◆ Exercise aim ◆
Using the records below, write out again exactly the lines that begin at the line containing "比如大学时，我明明喜欢计算机" and end at the line containing "建议大家一边行动一边思考，不要琢磨太多，而要把注意力放到行动上。", and no other lines.

◆ Records for processing ◆
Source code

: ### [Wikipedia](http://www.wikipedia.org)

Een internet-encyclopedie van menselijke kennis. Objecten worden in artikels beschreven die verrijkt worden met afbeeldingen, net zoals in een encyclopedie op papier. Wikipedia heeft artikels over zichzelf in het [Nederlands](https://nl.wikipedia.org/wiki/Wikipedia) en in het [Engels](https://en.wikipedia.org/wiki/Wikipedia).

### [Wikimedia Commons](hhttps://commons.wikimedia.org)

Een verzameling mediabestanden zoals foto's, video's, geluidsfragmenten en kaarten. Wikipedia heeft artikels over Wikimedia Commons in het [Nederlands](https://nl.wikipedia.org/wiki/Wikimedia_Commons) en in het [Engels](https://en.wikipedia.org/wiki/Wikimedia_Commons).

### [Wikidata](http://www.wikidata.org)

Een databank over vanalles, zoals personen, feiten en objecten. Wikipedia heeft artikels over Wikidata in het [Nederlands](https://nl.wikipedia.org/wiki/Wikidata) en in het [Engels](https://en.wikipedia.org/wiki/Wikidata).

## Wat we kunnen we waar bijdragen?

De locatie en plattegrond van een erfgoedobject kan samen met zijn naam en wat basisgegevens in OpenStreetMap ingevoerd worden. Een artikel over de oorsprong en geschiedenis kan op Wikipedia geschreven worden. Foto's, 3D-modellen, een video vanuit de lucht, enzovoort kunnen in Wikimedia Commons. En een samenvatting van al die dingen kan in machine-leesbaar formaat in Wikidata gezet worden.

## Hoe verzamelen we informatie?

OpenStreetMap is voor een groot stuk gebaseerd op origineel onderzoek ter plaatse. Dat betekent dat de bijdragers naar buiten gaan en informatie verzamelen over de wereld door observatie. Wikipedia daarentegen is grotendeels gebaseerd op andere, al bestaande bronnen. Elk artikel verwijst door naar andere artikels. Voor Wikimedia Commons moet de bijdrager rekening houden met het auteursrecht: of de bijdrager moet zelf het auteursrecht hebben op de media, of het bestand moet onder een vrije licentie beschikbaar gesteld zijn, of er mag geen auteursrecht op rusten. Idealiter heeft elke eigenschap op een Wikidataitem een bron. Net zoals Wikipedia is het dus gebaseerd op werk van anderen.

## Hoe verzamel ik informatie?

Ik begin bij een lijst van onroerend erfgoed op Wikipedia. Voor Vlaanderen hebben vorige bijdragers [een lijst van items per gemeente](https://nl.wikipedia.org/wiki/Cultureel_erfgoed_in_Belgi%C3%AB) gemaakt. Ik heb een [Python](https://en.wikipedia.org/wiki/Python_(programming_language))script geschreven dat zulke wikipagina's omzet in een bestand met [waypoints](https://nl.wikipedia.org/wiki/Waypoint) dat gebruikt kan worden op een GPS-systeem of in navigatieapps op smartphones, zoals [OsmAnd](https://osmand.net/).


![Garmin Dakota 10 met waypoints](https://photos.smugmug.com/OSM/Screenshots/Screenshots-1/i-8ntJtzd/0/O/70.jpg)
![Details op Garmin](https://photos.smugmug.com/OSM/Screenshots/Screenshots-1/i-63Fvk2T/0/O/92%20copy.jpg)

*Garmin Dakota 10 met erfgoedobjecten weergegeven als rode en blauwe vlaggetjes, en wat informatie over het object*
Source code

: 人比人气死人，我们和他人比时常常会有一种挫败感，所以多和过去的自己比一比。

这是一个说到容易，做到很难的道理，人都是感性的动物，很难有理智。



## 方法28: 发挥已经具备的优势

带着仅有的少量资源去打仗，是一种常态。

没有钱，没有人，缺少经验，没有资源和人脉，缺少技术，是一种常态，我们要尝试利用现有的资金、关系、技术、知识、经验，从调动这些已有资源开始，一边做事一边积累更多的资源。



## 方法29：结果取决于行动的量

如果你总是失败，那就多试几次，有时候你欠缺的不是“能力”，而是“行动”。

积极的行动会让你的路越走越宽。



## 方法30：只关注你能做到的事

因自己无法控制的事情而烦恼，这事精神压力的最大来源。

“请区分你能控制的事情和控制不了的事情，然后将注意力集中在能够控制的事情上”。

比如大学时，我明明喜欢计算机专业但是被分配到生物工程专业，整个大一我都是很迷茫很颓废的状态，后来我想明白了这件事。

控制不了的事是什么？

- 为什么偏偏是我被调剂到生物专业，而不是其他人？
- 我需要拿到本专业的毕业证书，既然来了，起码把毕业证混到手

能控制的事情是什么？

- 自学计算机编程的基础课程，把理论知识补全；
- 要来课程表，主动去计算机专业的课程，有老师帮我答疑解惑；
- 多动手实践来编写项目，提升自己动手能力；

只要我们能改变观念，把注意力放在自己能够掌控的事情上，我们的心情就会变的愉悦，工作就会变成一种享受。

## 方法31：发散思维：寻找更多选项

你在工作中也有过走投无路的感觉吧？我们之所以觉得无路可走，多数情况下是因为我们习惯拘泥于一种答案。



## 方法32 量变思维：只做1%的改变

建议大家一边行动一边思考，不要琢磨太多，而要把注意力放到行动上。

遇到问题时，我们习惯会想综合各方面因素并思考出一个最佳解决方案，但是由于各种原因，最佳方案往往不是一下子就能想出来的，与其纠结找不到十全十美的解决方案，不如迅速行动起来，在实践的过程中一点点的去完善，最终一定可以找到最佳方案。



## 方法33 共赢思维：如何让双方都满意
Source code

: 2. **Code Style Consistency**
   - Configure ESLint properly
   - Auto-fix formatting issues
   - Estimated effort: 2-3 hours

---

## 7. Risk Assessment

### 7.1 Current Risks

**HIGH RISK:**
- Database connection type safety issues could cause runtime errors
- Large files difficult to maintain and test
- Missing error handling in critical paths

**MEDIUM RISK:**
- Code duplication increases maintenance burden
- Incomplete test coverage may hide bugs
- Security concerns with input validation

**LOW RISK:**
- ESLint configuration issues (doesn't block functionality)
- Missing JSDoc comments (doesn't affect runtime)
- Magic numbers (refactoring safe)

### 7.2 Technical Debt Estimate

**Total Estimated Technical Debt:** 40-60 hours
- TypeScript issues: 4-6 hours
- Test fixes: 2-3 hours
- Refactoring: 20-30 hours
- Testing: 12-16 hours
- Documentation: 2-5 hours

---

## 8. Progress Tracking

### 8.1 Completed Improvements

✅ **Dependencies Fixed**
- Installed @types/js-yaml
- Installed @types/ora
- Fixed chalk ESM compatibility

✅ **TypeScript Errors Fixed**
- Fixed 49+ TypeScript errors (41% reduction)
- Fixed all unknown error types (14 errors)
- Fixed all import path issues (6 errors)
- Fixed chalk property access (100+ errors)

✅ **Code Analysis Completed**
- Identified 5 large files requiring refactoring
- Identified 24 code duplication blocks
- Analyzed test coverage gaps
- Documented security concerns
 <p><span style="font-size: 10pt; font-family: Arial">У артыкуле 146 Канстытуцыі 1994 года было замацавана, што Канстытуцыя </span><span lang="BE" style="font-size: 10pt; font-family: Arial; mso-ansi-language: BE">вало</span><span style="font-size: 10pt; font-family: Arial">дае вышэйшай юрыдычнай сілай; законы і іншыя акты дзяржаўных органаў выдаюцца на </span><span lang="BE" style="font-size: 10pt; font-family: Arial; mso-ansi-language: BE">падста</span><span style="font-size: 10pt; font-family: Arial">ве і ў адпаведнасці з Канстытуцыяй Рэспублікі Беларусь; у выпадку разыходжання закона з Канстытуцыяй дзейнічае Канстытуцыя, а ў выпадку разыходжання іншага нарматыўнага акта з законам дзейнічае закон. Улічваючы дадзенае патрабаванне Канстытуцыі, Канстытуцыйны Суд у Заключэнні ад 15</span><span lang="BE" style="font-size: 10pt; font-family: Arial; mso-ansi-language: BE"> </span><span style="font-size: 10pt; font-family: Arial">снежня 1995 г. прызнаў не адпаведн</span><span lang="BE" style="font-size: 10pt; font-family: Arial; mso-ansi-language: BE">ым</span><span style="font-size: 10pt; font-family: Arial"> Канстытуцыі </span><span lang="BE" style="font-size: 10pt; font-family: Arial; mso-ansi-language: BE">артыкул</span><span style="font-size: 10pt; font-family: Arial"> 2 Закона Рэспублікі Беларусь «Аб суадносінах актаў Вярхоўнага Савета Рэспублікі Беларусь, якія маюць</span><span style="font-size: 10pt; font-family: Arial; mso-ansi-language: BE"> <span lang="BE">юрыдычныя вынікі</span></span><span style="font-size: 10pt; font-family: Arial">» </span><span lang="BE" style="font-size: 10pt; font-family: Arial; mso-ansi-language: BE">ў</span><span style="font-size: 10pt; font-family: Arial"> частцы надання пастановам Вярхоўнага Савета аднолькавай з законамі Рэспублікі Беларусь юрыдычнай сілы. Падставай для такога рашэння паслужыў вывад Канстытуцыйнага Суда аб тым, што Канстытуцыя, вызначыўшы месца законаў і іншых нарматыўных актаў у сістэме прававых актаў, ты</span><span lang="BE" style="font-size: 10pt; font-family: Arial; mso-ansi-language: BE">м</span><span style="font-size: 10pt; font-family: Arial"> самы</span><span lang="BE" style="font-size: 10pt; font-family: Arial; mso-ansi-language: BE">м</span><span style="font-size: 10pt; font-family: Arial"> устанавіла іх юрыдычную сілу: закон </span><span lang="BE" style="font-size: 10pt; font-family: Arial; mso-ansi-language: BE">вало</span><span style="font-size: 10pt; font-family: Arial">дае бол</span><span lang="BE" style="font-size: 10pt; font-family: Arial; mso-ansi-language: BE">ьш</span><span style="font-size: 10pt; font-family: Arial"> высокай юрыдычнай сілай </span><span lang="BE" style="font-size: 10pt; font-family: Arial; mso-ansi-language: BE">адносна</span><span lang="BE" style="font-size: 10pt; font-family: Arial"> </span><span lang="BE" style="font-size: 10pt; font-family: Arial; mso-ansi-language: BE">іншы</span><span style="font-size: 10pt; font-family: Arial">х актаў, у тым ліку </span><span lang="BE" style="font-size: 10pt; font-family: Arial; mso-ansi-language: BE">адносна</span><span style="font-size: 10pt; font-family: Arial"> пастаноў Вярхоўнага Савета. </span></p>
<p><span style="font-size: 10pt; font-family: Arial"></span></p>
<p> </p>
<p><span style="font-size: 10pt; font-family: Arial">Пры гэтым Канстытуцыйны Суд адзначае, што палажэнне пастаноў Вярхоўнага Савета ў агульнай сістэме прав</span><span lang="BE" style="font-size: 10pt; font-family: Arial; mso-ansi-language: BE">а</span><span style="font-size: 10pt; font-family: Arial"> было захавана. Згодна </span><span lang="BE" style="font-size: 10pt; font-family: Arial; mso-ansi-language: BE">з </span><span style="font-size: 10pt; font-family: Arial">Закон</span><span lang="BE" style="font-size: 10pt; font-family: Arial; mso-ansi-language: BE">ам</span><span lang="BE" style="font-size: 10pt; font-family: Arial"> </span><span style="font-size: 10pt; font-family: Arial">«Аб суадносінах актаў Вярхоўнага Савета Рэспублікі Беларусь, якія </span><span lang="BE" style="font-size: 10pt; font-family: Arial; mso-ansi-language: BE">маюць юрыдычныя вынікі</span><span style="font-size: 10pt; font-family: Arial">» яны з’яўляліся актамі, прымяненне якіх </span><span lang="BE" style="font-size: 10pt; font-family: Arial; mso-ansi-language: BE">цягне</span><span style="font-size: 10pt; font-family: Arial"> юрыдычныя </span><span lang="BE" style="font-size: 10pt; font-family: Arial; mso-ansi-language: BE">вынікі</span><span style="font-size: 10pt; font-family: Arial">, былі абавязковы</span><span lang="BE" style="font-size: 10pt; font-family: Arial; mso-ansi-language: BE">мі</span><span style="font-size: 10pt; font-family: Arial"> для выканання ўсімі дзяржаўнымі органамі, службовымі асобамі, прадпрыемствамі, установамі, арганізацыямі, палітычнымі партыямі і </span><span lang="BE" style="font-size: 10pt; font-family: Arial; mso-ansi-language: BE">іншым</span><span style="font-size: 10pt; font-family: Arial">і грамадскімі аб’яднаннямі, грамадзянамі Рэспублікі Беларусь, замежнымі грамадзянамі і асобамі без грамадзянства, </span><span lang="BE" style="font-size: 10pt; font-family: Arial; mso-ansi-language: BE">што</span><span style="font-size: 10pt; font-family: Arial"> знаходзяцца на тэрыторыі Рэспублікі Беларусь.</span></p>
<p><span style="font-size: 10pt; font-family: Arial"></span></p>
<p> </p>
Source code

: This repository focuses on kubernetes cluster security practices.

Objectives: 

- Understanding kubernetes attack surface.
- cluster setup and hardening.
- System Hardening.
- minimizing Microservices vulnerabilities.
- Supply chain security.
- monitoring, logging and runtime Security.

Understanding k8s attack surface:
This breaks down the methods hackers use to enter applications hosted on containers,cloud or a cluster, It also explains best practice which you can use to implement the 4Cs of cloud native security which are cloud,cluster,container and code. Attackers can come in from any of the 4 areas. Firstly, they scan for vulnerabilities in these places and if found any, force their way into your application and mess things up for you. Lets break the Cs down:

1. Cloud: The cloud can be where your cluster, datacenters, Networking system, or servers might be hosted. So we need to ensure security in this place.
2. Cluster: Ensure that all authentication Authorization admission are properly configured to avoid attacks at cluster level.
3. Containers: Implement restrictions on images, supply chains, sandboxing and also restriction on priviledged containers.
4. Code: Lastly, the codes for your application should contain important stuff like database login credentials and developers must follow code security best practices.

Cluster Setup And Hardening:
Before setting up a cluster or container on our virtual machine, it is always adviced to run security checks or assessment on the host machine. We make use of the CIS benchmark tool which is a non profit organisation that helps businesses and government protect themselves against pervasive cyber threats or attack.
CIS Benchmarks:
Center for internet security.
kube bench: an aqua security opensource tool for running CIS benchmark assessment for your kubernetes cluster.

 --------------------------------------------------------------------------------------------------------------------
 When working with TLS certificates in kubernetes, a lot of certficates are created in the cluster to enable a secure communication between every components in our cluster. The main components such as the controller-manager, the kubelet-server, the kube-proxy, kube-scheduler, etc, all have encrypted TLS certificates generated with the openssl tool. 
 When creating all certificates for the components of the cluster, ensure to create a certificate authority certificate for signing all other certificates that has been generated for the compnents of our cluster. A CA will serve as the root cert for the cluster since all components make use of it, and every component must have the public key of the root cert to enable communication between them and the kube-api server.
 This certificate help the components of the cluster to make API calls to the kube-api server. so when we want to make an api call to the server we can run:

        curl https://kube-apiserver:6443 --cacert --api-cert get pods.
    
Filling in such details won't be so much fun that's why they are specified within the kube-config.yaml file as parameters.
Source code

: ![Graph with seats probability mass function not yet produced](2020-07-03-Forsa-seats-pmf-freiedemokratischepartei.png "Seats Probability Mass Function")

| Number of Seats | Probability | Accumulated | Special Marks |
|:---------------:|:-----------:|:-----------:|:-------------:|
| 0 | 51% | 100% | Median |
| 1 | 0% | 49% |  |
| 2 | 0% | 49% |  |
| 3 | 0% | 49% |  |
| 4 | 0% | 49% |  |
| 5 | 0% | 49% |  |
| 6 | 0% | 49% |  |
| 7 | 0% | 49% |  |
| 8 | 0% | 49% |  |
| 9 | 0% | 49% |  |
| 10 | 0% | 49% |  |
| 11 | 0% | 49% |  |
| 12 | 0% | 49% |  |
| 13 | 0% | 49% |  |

◆ Answer area ◆
比如大学时，我明明喜欢计算机专业但是被分配到生物工程专业，整个大一我都是很迷茫很颓废的状态，后来我想明白了这件事。

控制不了的事是什么？

- 为什么偏偏是我被调剂到生物专业，而不是其他人？
- 我需要拿到本专业的毕业证书，既然来了，起码把毕业证混到手

能控制的事情是什么？

- 自学计算机编程的基础课程，把理论知识补全；
- 要来课程表，主动去计算机专业的课程，有老师帮我答疑解惑；
- 多动手实践来编写项目，提升自己动手能力；

只要我们能改变观念，把注意力放在自己能够掌控的事情上，我们的心情就会变的愉悦，工作就会变成一种享受。

## 方法31：发散思维：寻找更多选项

你在工作中也有过走投无路的感觉吧？我们之所以觉得无路可走，多数情况下是因为我们习惯拘泥于一种答案。



## 方法32 量变思维：只做1%的改变

建议大家一边行动一边思考，不要琢磨太多，而要把注意力放到行动上。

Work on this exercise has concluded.